## Task details
Here are the records. Write out exactly the lines between the one holding "- Architecture = x86_64" and the one holding "1. Open the", inclusive.

## Given data
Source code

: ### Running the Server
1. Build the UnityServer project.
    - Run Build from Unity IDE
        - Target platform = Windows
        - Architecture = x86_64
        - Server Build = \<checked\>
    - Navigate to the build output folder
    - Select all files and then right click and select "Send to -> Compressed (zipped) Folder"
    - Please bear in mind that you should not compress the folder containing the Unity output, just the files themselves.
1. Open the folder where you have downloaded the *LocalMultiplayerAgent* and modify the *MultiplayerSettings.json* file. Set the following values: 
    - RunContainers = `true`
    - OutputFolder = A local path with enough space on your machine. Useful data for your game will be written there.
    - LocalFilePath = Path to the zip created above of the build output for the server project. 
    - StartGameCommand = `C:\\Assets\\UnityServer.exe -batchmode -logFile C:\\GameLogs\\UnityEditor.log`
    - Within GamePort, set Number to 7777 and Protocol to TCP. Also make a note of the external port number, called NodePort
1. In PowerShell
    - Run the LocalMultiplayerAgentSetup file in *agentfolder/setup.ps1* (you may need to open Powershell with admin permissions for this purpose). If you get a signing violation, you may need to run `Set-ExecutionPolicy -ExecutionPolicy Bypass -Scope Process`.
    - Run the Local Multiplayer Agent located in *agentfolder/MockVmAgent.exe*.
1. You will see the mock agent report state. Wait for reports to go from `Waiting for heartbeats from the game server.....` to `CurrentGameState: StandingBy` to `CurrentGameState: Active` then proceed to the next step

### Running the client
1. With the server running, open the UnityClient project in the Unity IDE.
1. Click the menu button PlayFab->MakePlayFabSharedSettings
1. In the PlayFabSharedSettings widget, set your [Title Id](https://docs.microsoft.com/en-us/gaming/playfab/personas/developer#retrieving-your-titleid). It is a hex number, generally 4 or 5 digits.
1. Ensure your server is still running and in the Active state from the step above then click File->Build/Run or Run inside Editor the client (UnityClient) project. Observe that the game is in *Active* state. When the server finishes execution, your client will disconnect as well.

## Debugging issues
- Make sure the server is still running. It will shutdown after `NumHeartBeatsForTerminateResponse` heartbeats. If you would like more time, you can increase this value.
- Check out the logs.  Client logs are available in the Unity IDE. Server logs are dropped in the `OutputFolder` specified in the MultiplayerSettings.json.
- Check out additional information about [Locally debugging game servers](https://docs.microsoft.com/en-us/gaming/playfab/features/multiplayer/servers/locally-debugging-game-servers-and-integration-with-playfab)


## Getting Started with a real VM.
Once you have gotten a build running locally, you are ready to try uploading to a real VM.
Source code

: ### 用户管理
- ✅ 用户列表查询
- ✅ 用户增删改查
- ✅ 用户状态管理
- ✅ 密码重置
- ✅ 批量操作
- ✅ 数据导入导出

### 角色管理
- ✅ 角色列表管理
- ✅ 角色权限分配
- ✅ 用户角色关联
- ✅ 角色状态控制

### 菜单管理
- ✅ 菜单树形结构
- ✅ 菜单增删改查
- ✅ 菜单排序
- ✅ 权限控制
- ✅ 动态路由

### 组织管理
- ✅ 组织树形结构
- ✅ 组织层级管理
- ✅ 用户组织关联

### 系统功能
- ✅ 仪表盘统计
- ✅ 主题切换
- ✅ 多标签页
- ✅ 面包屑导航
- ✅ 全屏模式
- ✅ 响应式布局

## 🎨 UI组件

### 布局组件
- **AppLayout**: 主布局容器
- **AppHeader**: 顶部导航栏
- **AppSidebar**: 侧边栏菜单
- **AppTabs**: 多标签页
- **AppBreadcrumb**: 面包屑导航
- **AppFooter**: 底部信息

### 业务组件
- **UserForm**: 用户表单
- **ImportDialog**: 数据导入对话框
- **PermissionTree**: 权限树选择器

## Answer to this exercise
        - Architecture = x86_64
        - Server Build = \<checked\>
    - Navigate to the build output folder
    - Select all files and then right click and select "Send to -> Compressed (zipped) Folder"
    - Please bear in mind that you should not compress the folder containing the Unity output, just the files themselves.
1. Open the folder where you have downloaded the *LocalMultiplayerAgent* and modify the *MultiplayerSettings.json* file. Set the following values: 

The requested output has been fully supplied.